[What the exercise asks] Please copy exactly the line containing "f_number: 2.2" and every line after it, through the last line of the records below, leaving out all pictures.

Images with lens parameters
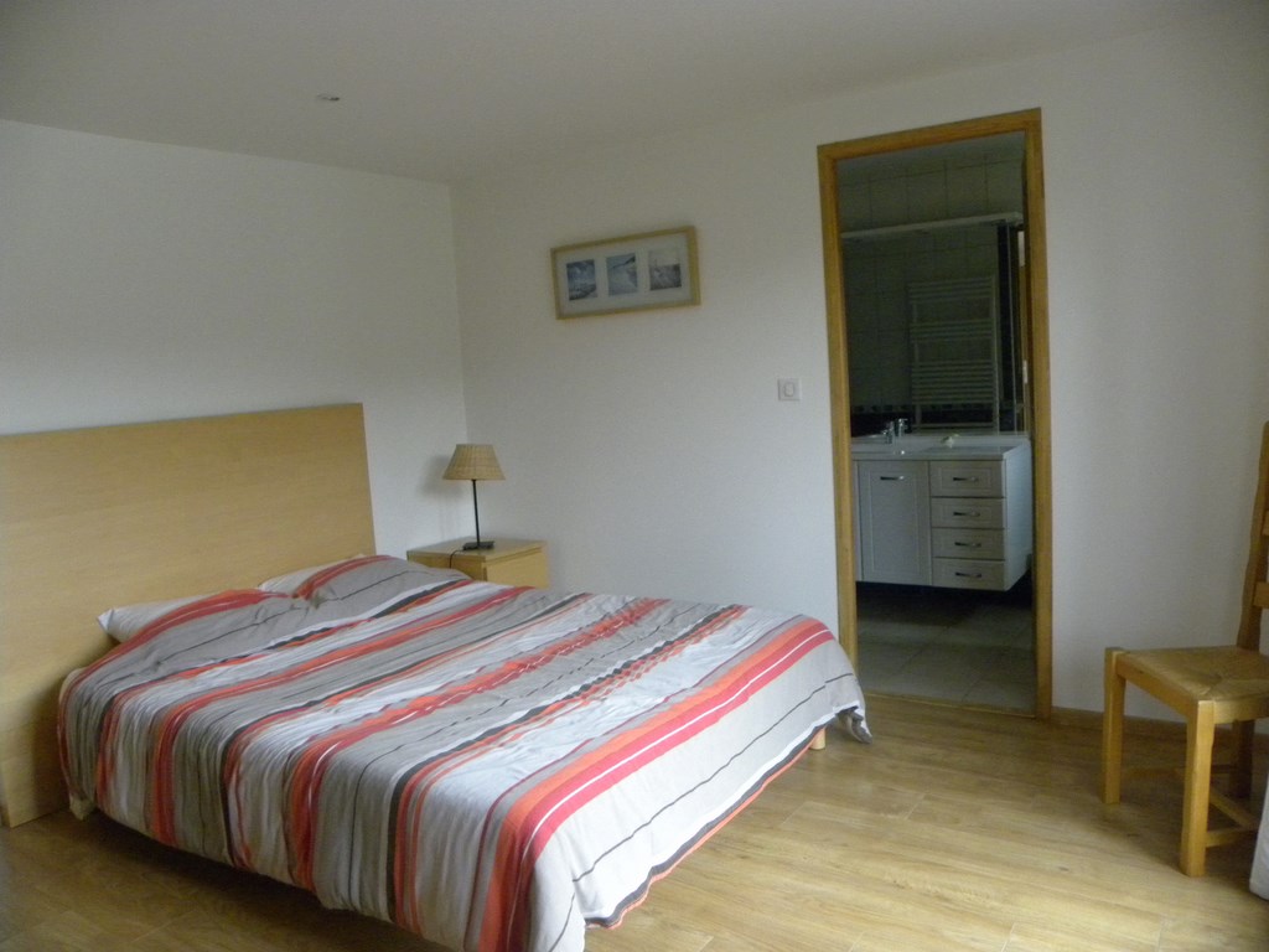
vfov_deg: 53.1
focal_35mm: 26
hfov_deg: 67.3
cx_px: 634
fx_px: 953
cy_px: 476
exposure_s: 1/9.6
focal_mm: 4.6
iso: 456
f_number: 2.8
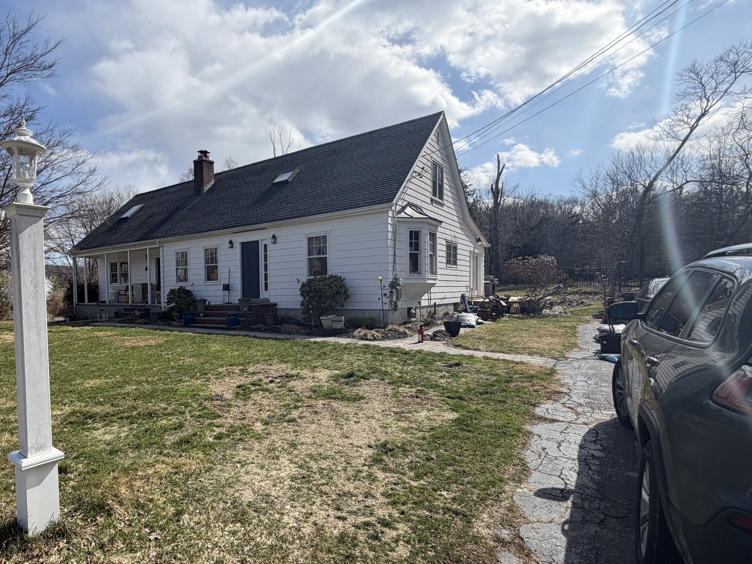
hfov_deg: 78.3
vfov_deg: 65.8
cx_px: 233
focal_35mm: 20
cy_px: 308
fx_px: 435
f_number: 2.2
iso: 20
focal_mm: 2.22
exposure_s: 1/901
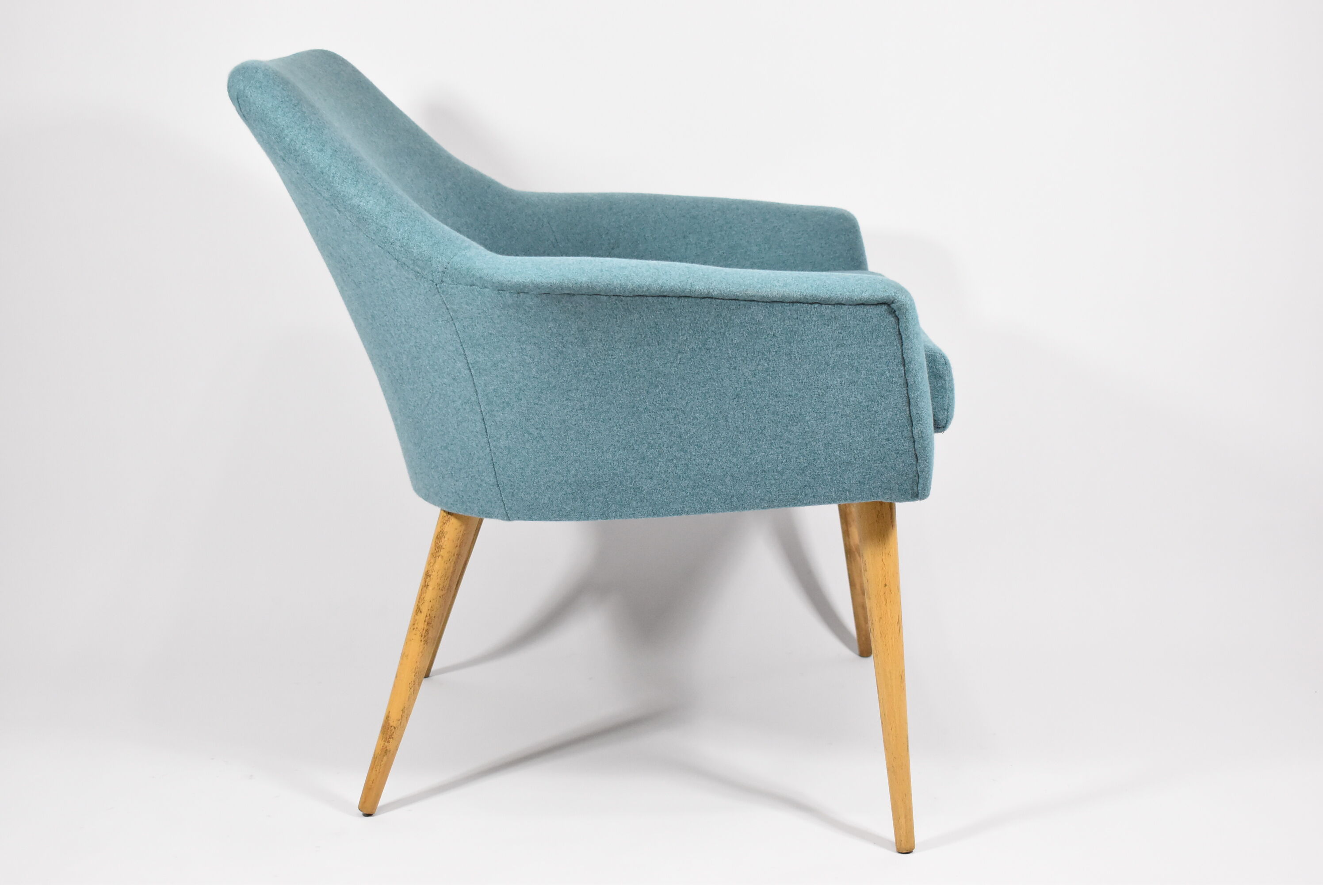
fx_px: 2207
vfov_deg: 22.7
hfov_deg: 33.4
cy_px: 442
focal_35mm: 60
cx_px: 662
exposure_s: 1/125
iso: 2000
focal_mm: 40
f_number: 4.8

[Task solution]
f_number: 2.2
iso: 20
focal_mm: 2.22
exposure_s: 1/901
fx_px: 2207
vfov_deg: 22.7
hfov_deg: 33.4
cy_px: 442
focal_35mm: 60
cx_px: 662
exposure_s: 1/125
iso: 2000
focal_mm: 40
f_number: 4.8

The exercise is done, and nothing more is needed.